Apr 13, 2020 • Avik Das
Once you get a certain scale, the complex systems needed to maintain that scale introduce problems that never existed before. Continuing my series on scalability concepts, I want to introduce the idea of read-after-write consistency.
Read-after-write consistency is the ability to view changes (read data) right after making those changes (write data). For example, if you have a user profile and you change your bio on the profile, you should see the updated bio if you refresh the page. There should be no delay during which the old bio shows up.
If there is a delay, this is known as a read-after-write inconsistency.
It’s important to note the consistency only applies to the one performing the write. For example, you may update your profile, but someone else may not see the update for another minute. For most large-scale systems, some amount of delay like this is inevitable, but it’s really important the original writer see their update immediately.
The root cause of read-after-write inconsistency is reading and writing in different sources. If you only have one database on one machine, you don’t have this problem, but once you scale to multiple databases, you might not be reading and writing from the same database.
This also suggests a fix for read-after-write inconsistency: ensure a single user reads from and writes to the same source at any given time.
Data partitioning is a scenario where read-after-write consistency is not violated.
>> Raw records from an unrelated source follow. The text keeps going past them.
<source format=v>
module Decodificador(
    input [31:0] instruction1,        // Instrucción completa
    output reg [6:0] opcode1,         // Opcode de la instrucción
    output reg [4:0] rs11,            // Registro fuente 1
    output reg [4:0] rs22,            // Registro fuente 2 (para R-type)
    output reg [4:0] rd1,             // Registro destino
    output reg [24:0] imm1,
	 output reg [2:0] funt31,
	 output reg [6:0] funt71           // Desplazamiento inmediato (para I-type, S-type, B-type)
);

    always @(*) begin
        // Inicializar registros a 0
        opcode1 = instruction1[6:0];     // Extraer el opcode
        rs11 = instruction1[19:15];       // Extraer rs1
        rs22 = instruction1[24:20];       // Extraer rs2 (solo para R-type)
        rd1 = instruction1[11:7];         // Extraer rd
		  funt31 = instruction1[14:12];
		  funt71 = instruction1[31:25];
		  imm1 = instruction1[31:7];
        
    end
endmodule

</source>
If your data set is too big to fit in one machine, you would partition it onto multiple machines. That means each record is stored only on one machine, so you need to figure out how to always access that record from the same machine.
(I’ll talk more about data partitioning in a later post.)
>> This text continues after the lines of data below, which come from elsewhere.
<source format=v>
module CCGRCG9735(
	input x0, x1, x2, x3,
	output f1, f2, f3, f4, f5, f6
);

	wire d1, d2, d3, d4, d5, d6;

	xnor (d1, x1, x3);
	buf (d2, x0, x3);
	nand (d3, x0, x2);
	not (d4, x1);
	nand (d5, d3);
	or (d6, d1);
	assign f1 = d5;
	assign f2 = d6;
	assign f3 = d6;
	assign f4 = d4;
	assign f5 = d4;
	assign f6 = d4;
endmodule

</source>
Typically, this is done by using the lookup key to figure out which machine stores that key, so you have a sort of pinning—of the sort I talk about below—already built in. The read-after-write consistency issues I discuss in this post usually involves multiple copies of the same data stored across multiple geographies.
With a general framework for how read-after-write inconsistency issues arise, let’s look at some common examples. In addition to discussing the problem, I’ll talk about the corresponding solution.
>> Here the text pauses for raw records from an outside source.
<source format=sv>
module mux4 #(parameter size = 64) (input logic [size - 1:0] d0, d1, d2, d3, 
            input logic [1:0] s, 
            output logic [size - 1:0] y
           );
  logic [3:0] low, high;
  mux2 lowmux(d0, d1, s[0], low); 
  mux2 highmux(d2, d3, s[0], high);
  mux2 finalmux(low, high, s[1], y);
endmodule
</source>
At scale, it’s often desirable to keep multiple copies of the same data. Doing so enables resilience by allowing traffic failovers in case one of the copies is inaccessible. The replicas are kept in sync.
If a single user bounces between the replicas for each data access, they can write to one replica and read from another replica. To avoid read-after-write inconsistency, one of two things needs to happen.
Data replication needs to happen synchronously. This means a write operation is not considered complete (and therefore success is not communicated back to the user) until the data is propagated immediately to all replicas. Unfortunately, this makes each write operation much slower, and it raises the question of what to do if one of the replications fails.
If data replication happens asynchronously (in the background), the typical solution is user pinning, also known as sticky routing. Each user is assigned a single database replica they always read and write from.
Sticky routing assignments are typically stored in a separate database, and is common when the replicas are geographically distributed. In that case, a user is assigned a replica close to them. The assignments are typically recalculated periodically to account for users moving around in the world, and whenever replications are taken offline or new ones brought online.
There’s another option, which I’ll discuss in the context of a different scenario.
A special case of database replicas is when one database is used for writing and the remaining are used for reading. I talked about why you might want this architecture in my post about distributed ID generation, and this architecture is common when users are reading much more often than they write.
Here, sticky routing doesn’t make sense because every user writes to the same replica. Instead, lazy lookups can be employed. A read goes to any read replica, but if the requested key is not found, the application instead reads from the designated write replica. This is easier when there’s only one write replica, as you have a single place to look up data when it’s not available locally.
You have to be careful of this approach, as it makes “not found” errors very expensive in your application. If you don’t expect many such errors, then you may be okay. Furthermore, this approach doesn’t detect updated data, only new records. For example, this approach would work to find a new post, but it would not find edits to an existing post.
Note that read replicas are sometimes used for use cases like offline batch jobs, like daily data analytics. In this case, the offline job reading the data is not the same user writing the data, so read-after-write-consistency is not violated.
I said in the beginning that another viewer may not see an update immediately. For some applications, like instant messaging, we want to deliver data to other viewers instantaneously.
Unfortunately, like all problems at scale, there isn’t a perfect answer. Some of the solutions outlined above, like synchronous replication or backup reads, can help, but at the cost of speed. Ultimately, each application will have to decide which is the right approach, or even sacrifice some consistency in certain cases!
Maintaining read-after-write consistency is a consideration once your application stores multiple copies of your data. For a good user experience, it’s important the user sees any updates they make show up as soon as the application confirms the update succeeded. Otherwise, it looks like your application loses data.
When designing applications at scale, this is the type of problem I have to consider at the design stage.